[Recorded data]
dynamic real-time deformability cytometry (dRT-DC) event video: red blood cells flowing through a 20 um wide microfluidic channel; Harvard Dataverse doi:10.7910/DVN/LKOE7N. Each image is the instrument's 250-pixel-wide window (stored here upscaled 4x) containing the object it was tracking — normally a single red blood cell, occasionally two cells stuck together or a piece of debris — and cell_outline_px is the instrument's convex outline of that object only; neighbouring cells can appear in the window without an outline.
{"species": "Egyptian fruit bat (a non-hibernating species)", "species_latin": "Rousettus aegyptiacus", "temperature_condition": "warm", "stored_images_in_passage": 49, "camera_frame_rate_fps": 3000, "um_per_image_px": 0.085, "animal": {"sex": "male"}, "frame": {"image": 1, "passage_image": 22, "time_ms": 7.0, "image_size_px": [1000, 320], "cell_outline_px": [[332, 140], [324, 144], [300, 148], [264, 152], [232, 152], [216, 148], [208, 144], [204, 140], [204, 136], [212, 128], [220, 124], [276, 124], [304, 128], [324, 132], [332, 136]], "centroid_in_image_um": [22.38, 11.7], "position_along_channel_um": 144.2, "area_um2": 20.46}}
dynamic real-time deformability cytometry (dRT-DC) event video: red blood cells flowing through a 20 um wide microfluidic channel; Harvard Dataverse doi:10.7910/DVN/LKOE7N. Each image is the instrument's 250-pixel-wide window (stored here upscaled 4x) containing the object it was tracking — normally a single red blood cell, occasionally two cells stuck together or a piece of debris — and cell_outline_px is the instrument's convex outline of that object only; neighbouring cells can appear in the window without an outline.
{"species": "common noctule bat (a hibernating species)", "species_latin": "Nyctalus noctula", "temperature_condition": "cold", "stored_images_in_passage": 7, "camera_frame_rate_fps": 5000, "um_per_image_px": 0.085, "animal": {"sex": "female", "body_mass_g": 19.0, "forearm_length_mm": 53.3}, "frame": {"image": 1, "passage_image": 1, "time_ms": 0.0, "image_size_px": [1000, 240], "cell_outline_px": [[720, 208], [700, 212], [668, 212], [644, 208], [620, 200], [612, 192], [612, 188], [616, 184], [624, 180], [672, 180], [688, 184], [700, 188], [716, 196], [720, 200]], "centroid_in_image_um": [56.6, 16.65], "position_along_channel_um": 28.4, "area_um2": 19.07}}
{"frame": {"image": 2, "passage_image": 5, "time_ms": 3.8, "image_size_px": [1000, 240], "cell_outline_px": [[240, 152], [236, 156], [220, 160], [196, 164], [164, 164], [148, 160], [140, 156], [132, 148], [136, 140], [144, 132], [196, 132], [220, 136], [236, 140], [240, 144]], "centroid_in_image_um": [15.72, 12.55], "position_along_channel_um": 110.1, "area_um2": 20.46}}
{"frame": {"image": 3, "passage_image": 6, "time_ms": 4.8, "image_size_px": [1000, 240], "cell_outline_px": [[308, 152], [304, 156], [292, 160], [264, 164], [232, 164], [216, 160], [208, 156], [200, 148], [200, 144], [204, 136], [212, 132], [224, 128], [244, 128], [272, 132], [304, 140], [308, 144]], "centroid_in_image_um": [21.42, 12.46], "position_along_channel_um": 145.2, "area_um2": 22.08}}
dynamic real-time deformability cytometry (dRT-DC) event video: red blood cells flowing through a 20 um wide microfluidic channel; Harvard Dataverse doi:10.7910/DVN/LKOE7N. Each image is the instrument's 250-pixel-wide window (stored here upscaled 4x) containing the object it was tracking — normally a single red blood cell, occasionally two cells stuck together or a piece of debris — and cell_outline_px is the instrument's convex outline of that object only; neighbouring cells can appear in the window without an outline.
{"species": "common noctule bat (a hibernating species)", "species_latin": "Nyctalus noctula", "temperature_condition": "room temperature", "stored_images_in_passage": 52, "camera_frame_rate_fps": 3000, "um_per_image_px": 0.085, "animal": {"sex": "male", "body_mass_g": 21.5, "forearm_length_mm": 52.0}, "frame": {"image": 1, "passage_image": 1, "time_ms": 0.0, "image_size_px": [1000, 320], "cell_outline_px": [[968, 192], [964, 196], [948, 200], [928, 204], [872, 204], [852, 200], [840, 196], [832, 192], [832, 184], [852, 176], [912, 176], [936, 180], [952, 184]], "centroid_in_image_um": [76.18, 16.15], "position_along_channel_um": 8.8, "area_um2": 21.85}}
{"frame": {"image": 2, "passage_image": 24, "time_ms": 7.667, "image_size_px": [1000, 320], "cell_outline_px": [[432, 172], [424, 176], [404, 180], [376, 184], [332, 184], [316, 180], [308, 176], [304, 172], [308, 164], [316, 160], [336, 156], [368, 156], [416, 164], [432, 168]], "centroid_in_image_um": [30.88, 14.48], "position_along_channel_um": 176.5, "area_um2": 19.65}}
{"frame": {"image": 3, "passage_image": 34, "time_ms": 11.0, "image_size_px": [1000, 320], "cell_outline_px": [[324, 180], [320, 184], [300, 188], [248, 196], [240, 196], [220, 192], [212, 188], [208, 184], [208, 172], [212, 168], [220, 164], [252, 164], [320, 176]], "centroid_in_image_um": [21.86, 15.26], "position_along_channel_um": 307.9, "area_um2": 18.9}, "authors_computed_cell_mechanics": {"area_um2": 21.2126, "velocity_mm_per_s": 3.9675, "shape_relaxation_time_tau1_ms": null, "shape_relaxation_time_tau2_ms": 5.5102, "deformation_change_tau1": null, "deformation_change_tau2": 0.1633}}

| Problem to work on |
Would you give the material above again, complete and exact?

| Response |
dynamic real-time deformability cytometry (dRT-DC) event video: red blood cells flowing through a 20 um wide microfluidic channel; Harvard Dataverse doi:10.7910/DVN/LKOE7N. Each image is the instrument's 250-pixel-wide window (stored here upscaled 4x) containing the object it was tracking — normally a single red blood cell, occasionally two cells stuck together or a piece of debris — and cell_outline_px is the instrument's convex outline of that object only; neighbouring cells can appear in the window without an outline.
{"species": "Egyptian fruit bat (a non-hibernating species)", "species_latin": "Rousettus aegyptiacus", "temperature_condition": "warm", "stored_images_in_passage": 49, "camera_frame_rate_fps": 3000, "um_per_image_px": 0.085, "animal": {"sex": "male"}, "frame": {"image": 1, "passage_image": 22, "time_ms": 7.0, "image_size_px": [1000, 320], "cell_outline_px": [[332, 140], [324, 144], [300, 148], [264, 152], [232, 152], [216, 148], [208, 144], [204, 140], [204, 136], [212, 128], [220, 124], [276, 124], [304, 128], [324, 132], [332, 136]], "centroid_in_image_um": [22.38, 11.7], "position_along_channel_um": 144.2, "area_um2": 20.46}}
dynamic real-time deformability cytometry (dRT-DC) event video: red blood cells flowing through a 20 um wide microfluidic channel; Harvard Dataverse doi:10.7910/DVN/LKOE7N. Each image is the instrument's 250-pixel-wide window (stored here upscaled 4x) containing the object it was tracking — normally a single red blood cell, occasionally two cells stuck together or a piece of debris — and cell_outline_px is the instrument's convex outline of that object only; neighbouring cells can appear in the window without an outline.
{"species": "common noctule bat (a hibernating species)", "species_latin": "Nyctalus noctula", "temperature_condition": "cold", "stored_images_in_passage": 7, "camera_frame_rate_fps": 5000, "um_per_image_px": 0.085, "animal": {"sex": "female", "body_mass_g": 19.0, "forearm_length_mm": 53.3}, "frame": {"image": 1, "passage_image": 1, "time_ms": 0.0, "image_size_px": [1000, 240], "cell_outline_px": [[720, 208], [700, 212], [668, 212], [644, 208], [620, 200], [612, 192], [612, 188], [616, 184], [624, 180], [672, 180], [688, 184], [700, 188], [716, 196], [720, 200]], "centroid_in_image_um": [56.6, 16.65], "position_along_channel_um": 28.4, "area_um2": 19.07}}
{"frame": {"image": 2, "passage_image": 5, "time_ms": 3.8, "image_size_px": [1000, 240], "cell_outline_px": [[240, 152], [236, 156], [220, 160], [196, 164], [164, 164], [148, 160], [140, 156], [132, 148], [136, 140], [144, 132], [196, 132], [220, 136], [236, 140], [240, 144]], "centroid_in_image_um": [15.72, 12.55], "position_along_channel_um": 110.1, "area_um2": 20.46}}
{"frame": {"image": 3, "passage_image": 6, "time_ms": 4.8, "image_size_px": [1000, 240], "cell_outline_px": [[308, 152], [304, 156], [292, 160], [264, 164], [232, 164], [216, 160], [208, 156], [200, 148], [200, 144], [204, 136], [212, 132], [224, 128], [244, 128], [272, 132], [304, 140], [308, 144]], "centroid_in_image_um": [21.42, 12.46], "position_along_channel_um": 145.2, "area_um2": 22.08}}
dynamic real-time deformability cytometry (dRT-DC) event video: red blood cells flowing through a 20 um wide microfluidic channel; Harvard Dataverse doi:10.7910/DVN/LKOE7N. Each image is the instrument's 250-pixel-wide window (stored here upscaled 4x) containing the object it was tracking — normally a single red blood cell, occasionally two cells stuck together or a piece of debris — and cell_outline_px is the instrument's convex outline of that object only; neighbouring cells can appear in the window without an outline.
{"species": "common noctule bat (a hibernating species)", "species_latin": "Nyctalus noctula", "temperature_condition": "room temperature", "stored_images_in_passage": 52, "camera_frame_rate_fps": 3000, "um_per_image_px": 0.085, "animal": {"sex": "male", "body_mass_g": 21.5, "forearm_length_mm": 52.0}, "frame": {"image": 1, "passage_image": 1, "time_ms": 0.0, "image_size_px": [1000, 320], "cell_outline_px": [[968, 192], [964, 196], [948, 200], [928, 204], [872, 204], [852, 200], [840, 196], [832, 192], [832, 184], [852, 176], [912, 176], [936, 180], [952, 184]], "centroid_in_image_um": [76.18, 16.15], "position_along_channel_um": 8.8, "area_um2": 21.85}}
{"frame": {"image": 2, "passage_image": 24, "time_ms": 7.667, "image_size_px": [1000, 320], "cell_outline_px": [[432, 172], [424, 176], [404, 180], [376, 184], [332, 184], [316, 180], [308, 176], [304, 172], [308, 164], [316, 160], [336, 156], [368, 156], [416, 164], [432, 168]], "centroid_in_image_um": [30.88, 14.48], "position_along_channel_um": 176.5, "area_um2": 19.65}}
{"frame": {"image": 3, "passage_image": 34, "time_ms": 11.0, "image_size_px": [1000, 320], "cell_outline_px": [[324, 180], [320, 184], [300, 188], [248, 196], [240, 196], [220, 192], [212, 188], [208, 184], [208, 172], [212, 168], [220, 164], [252, 164], [320, 176]], "centroid_in_image_um": [21.86, 15.26], "position_along_channel_um": 307.9, "area_um2": 18.9}, "authors_computed_cell_mechanics": {"area_um2": 21.2126, "velocity_mm_per_s": 3.9675, "shape_relaxation_time_tau1_ms": null, "shape_relaxation_time_tau2_ms": 5.5102, "deformation_change_tau1": null, "deformation_change_tau2": 0.1633}}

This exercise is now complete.